Classification vs Regression
Supervised learning splits into two major families depending on what kind of output you need. One family predicts a category — is this tumor malignant or benign? Which digit is handwritten here: 0 through 9? The other family predicts a number — how much will this house sell for? What will the temperature be tomorrow? Getting this distinction right is the first decision in any supervised learning project, because it determines which algorithms apply, which loss functions make sense, and how you evaluate success.
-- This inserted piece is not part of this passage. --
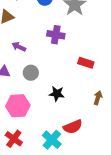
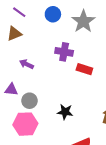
red rectangle: (86, 63) -> (84, 69), moved
gray circle: (31, 73) -> (29, 101), moved

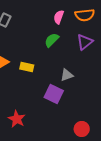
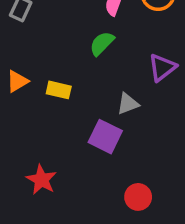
purple triangle: (85, 42) -> (162, 68), moved
red circle: (82, 129) -> (138, 197), moved

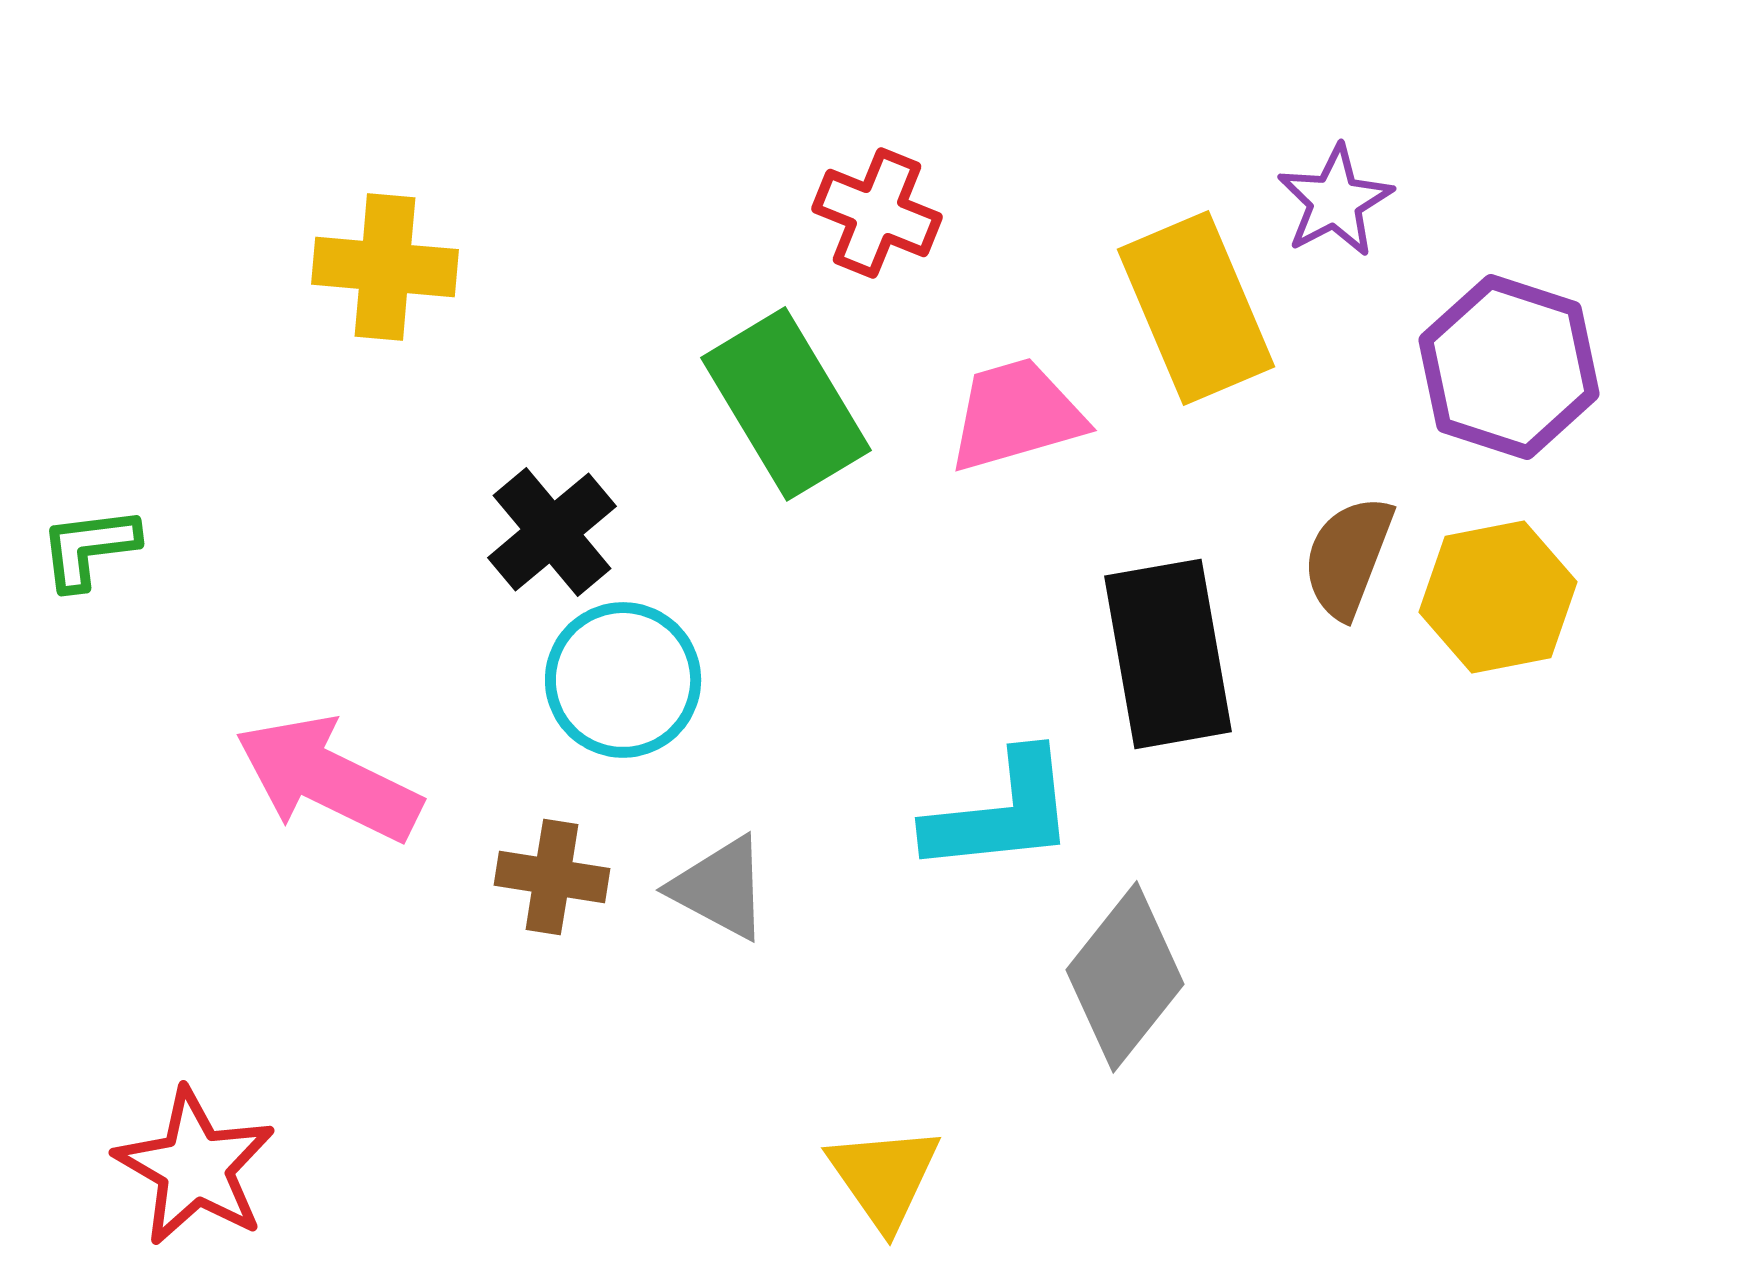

Classification: Predicting Discrete Categories
Classification is the supervised task where the target variable y belongs to a finite set of categories, called classes. Binary classification involves exactly two classes. The canonical encoding is y ∈ {0, 1}, where 0 is the negative class and 1 is the positive class. Examples: - Spam detection: spam (1) or not spam (0) - Medical diagnosis: disease present (1) or absent (0) - Fraud detection: fraudulent transaction (1) or legitimate (0) Multiclass classification involves three or more classes. y ∈ {0, 1, 2, ..., K-1} for K classes. Examples: - Handwritten digit recognition: y ∈ {0, 1, 2, 3, 4, 5, 6, 7, 8, 9} - Plant species identification: y ∈ {species_1, species_2, ..., species_200} - Document topic classification: y ∈ {sports, politics, finance, science} A worked example: a classifier receives the feature vector x = [age=45, resting_heart_rate=92, BMI=31.2] and must predict y ∈ {low_risk, medium_risk, high_risk} for cardiovascular disease. It outputs one of the three categories — not a number on a spectrum.
The output of a classifier is a discrete category. Internally the model may produce probability scores for each class — for example, 72% chance of spam, 28% chance of legitimate — but the final prediction is the class with the highest probability. That internal probability vector is called a probability distribution over classes.
Evaluating classification performance requires metrics suited to discrete outputs. The most common are: Accuracy: proportion of predictions that match the true label. Accuracy = (correct predictions) / (total predictions). Intuitive, but misleading when classes are imbalanced — a model that always predicts 'not fraud' achieves 99.9% accuracy if only 0.1% of transactions are actually fraudulent. Precision and Recall: precision measures how often positive predictions are actually positive. Recall measures how many actual positives the model caught. In medical diagnosis, high recall is often critical — you would rather flag too many potential cases than miss real ones. F1 Score: the harmonic mean of precision and recall. F1 = 2 × (precision × recall) / (precision + recall). Balances both concerns into a single number.
Regression: Predicting Continuous Values
Regression is the supervised task where the target variable y is a real number — it can take any value along a continuous scale. Examples: - House price prediction: y might be $347,000 or $891,500 — any positive number. - Temperature forecasting: y = 23.7°C tomorrow afternoon. - Stock return prediction: y = -2.3% daily return. - Age estimation from bone density scan: y = 42 years. A worked example: a regression model receives x = [square_footage=1850, bedrooms=3, distance_to_city_km=12, year_built=1998] and must predict y = sale price in dollars. The model output is a single real number. Evaluating regression performance: Mean Absolute Error (MAE): average of |ŷᵢ - yᵢ| across all test examples. Interpretable — same units as the target. A house-price model with MAE = $18,000 is wrong by $18,000 on average. Mean Squared Error (MSE): average of (ŷᵢ - yᵢ)². Penalizes large errors more heavily because squaring amplifies them. MSE = (1/N) Σ (ŷᵢ - yᵢ)². Root Mean Squared Error (RMSE): square root of MSE, restoring units to the original scale. Most commonly reported for regression.
Some targets look like categories but have a meaningful order — for example, a customer satisfaction rating from 1 to 5. These ordinal targets can be treated as regression (predict the number) or classification (predict the level). The right choice depends on whether equal spacing between levels is a reasonable assumption. If 'bad to okay' is a bigger jump than 'okay to good,' classification may be more honest.
Flashcards — click each card to reveal the answer
A model is trained to predict the exact number of minutes a patient will wait in an emergency room. Which task type is this?
A fraud-detection model is applied to a dataset where 0.05% of transactions are fraudulent. The model predicts 'legitimate' for every single transaction and achieves 99.95% accuracy. What does this reveal about accuracy as a metric here?
Task-Type Audit
- Work in groups of three.
- For each scenario below, decide: classification or regression? If classification, binary or multiclass? Record your answers and your reasoning.
- 1. Predict whether a loan application will default.
- 2. Predict a student's final GPA at the end of the semester.
- 3. Identify which of 50 languages a text document is written in.
- 4. Predict tomorrow's rainfall in millimeters.
- 5. Classify an incoming support ticket as billing, technical, or general inquiry.
- 6. Estimate a person's age from a photograph.
- For one scenario your group finds genuinely ambiguous, write a one-paragraph argument for each possible task type and decide which you would choose and why. Present your ambiguous case to the class.